Taff, 49, the departing Senior Vice President and CFO at The Babcock & Wilcox Company (BWC), told his employer last week that he plans to leave his post on July 30. It’s a move that will add several million dollars to his bottom-line.

That’s because Taff is exercising his rights under a “Restructuring Transaction Retention Agreement” that the parties signed when B&W’s former parent company, McDermott, spun off subsidiary B&W, which generates nuclear and other types of power and does a lot of work with the U. S. Energy and Defense departments. We found the terms of Taff’s departure in an 8-K and related Consulting Agreement that B&W filed at 5:06 p.m. on July 1 – part of the “Friday night dump” that companies often make right before a long holiday weekend.

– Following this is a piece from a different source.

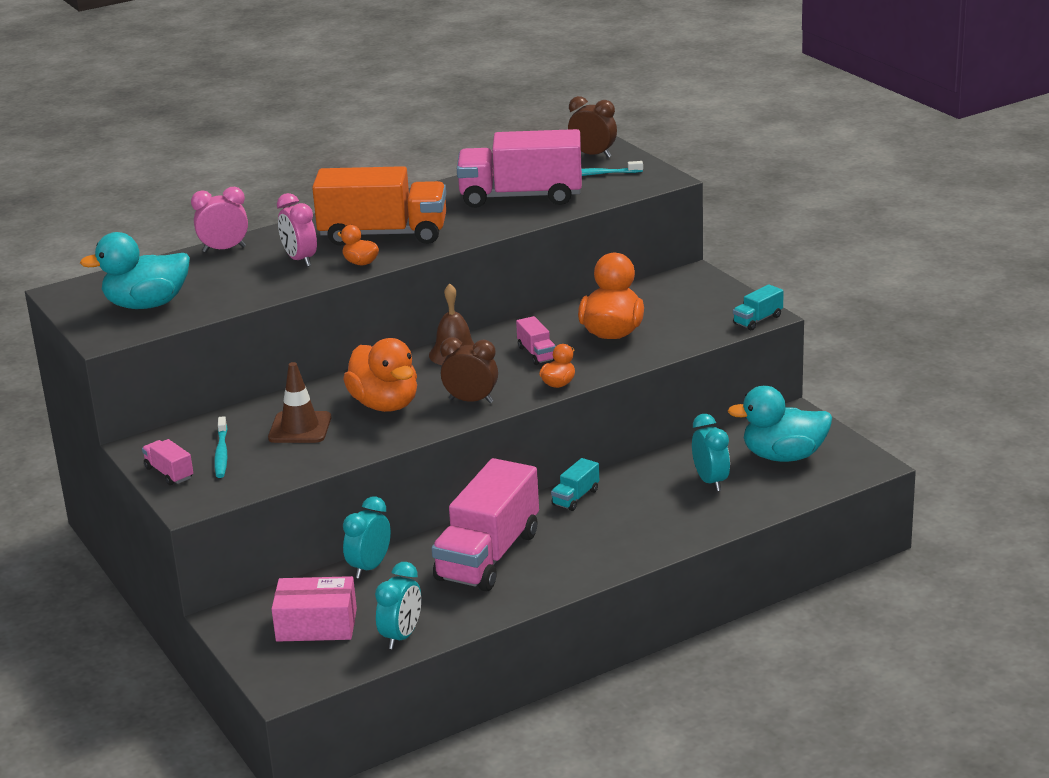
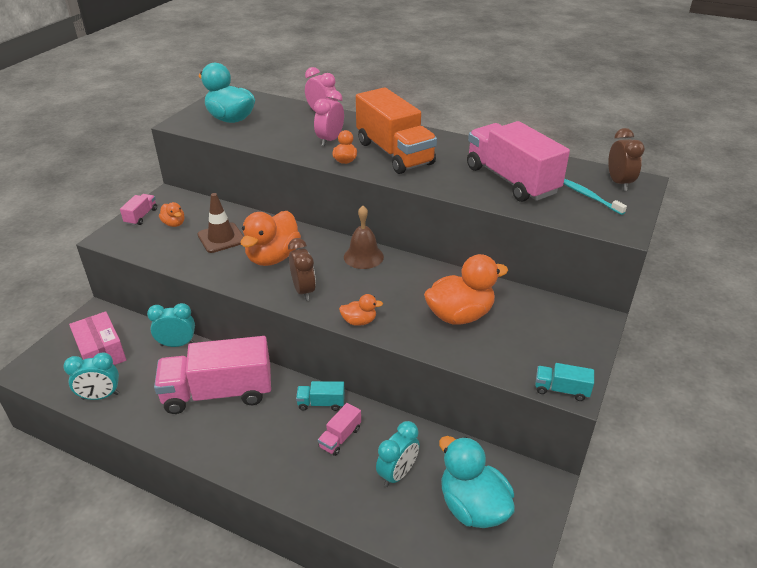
camera: 55 degrees right, 10 degrees up
turquoise toothbrush [214,416,228,478] -> orange duck [159,202,184,227]
pink truck [516,316,556,365] -> pink truck moved to [318,403,361,456]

The filing states that Taff will get:

(1) a cash payment equal to two times the sum of his annual base salary and target annual incentive compensation, (2) a cash payment equal to his target annual incentive compensation prorated as of his termination, (3) a cash payment equal to two years of medical benefits; (4) continued medical coverage for 48 months (Mr. Taff to be responsible for payment of COBRA premiums) and (5) full vesting of any equity awards then outstanding for at least one year from the applicable date of grant.

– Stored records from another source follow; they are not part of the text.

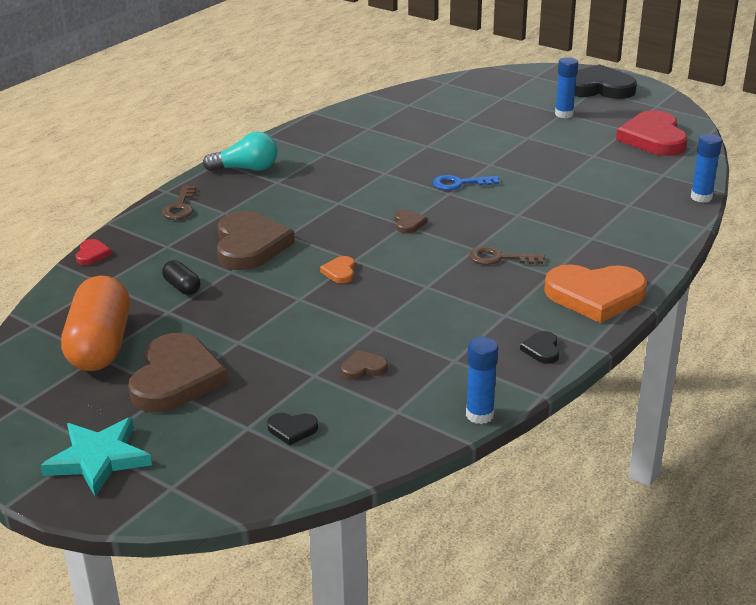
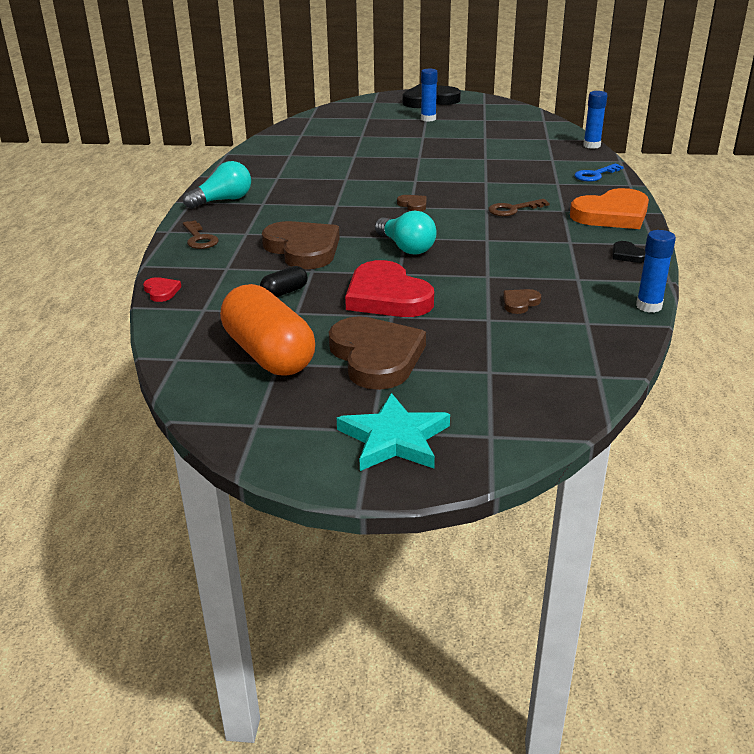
camera: 30 degrees left, 0 degrees up
black capsule [162,260,200,295] -> black capsule turned 60 degrees counterclockwise [260,266,308,297]
black heart [267,413,318,446] -> none
orange heart [320,256,355,283] -> turquoise light bulb [375,211,437,255]
blue key [433,175,499,190] -> blue key moved to [574,163,624,182]
red heart [616,110,688,156] -> red heart moved to [345,260,434,317]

Based on B&W’s April 1 proxy, it appears that Taff could get close to $5 million in cash, plus four years’ worth of insurance coverage and money to cover two years’ of medical benefits (which made us wonder: If Taff is getting the insurance, why does he also need the extra cash?), and more than $1.6 million in value for his soon-to-be-vested equity awards.

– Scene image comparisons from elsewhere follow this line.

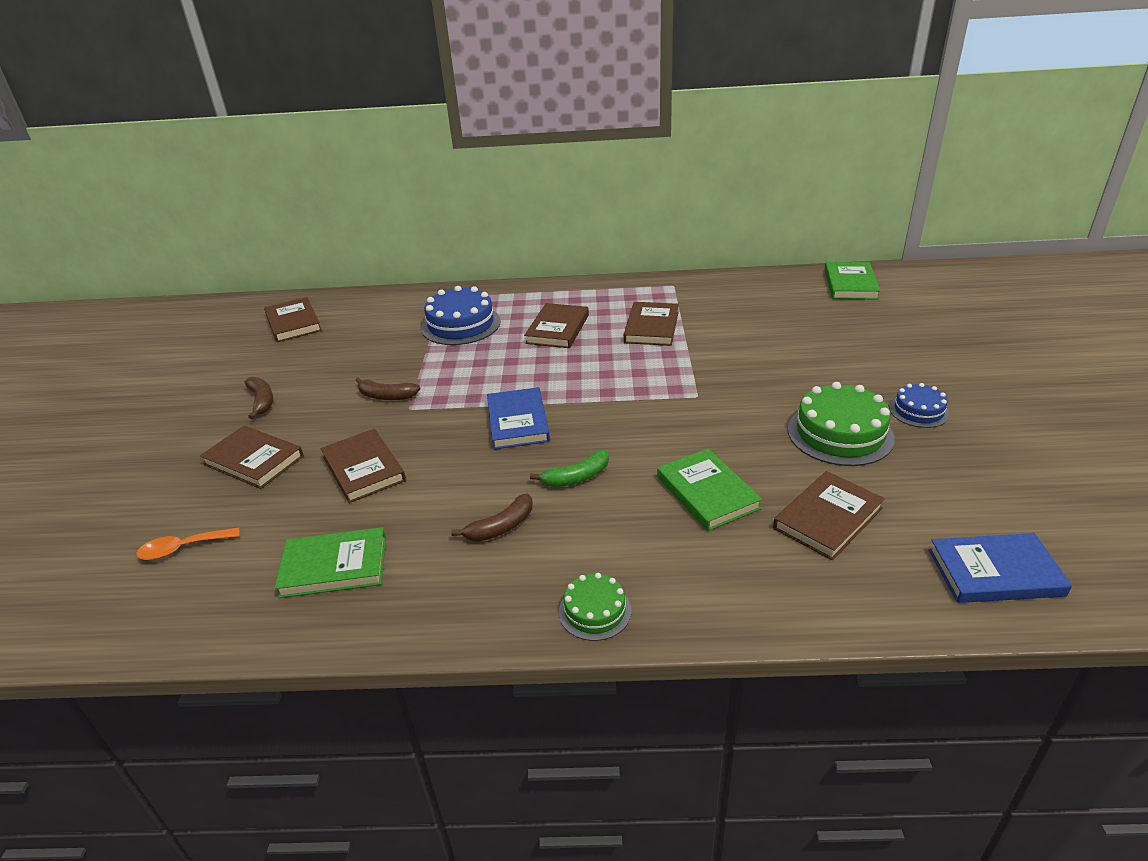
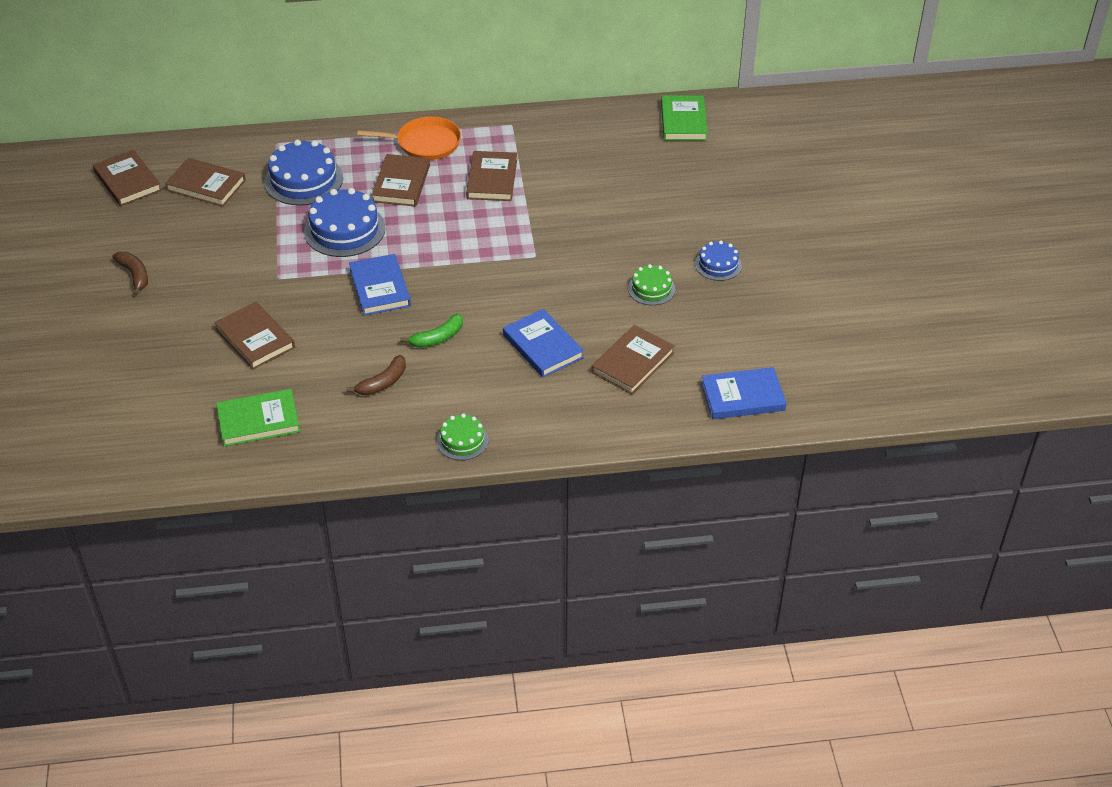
camera: 10 degrees left, 10 degrees up
orange spoon [136,527,240,560] -> none
brown book [200,426,304,489] -> brown book moved to [165,158,246,207]
brown banana [355,377,421,400] -> none
green book [657,448,762,531] -> blue book [503,309,584,377]
green cake [788,382,895,466] -> green cake [628,264,675,305], size x0.56
none -> blue cake [304,188,386,257]
none -> orange pan [357,117,461,160]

That’s all great, but the Consulting Agreement is pretty sweet, too. Taff is going to continue to pitch in while B&W looks for his successor, except he’s going to make a lot more money as a consultant than he did as the SVP/CFO. Whereas his annual base salary for FY 2010 was $516,363, he’s now going to make $112,629.00 per month. And because that’s not enough, while he’s a consultant, B&W is also going to provide him with a furnished apartment “(not to exceed a cost of $3,200 per month, inclusive of utilities and housekeeping); and (2) a car (not to exceed a cost of $900 per month).” The company will also pick up the tab for two roundtrip tickets each month for Taff to fly back and forth to Houston, where his family apparently still resides.

Unless Taff and B&W agree otherwise, the consulting gig is intended to last through next July.

Is it really any wonder that this was filed late on a Friday before a holiday weekend?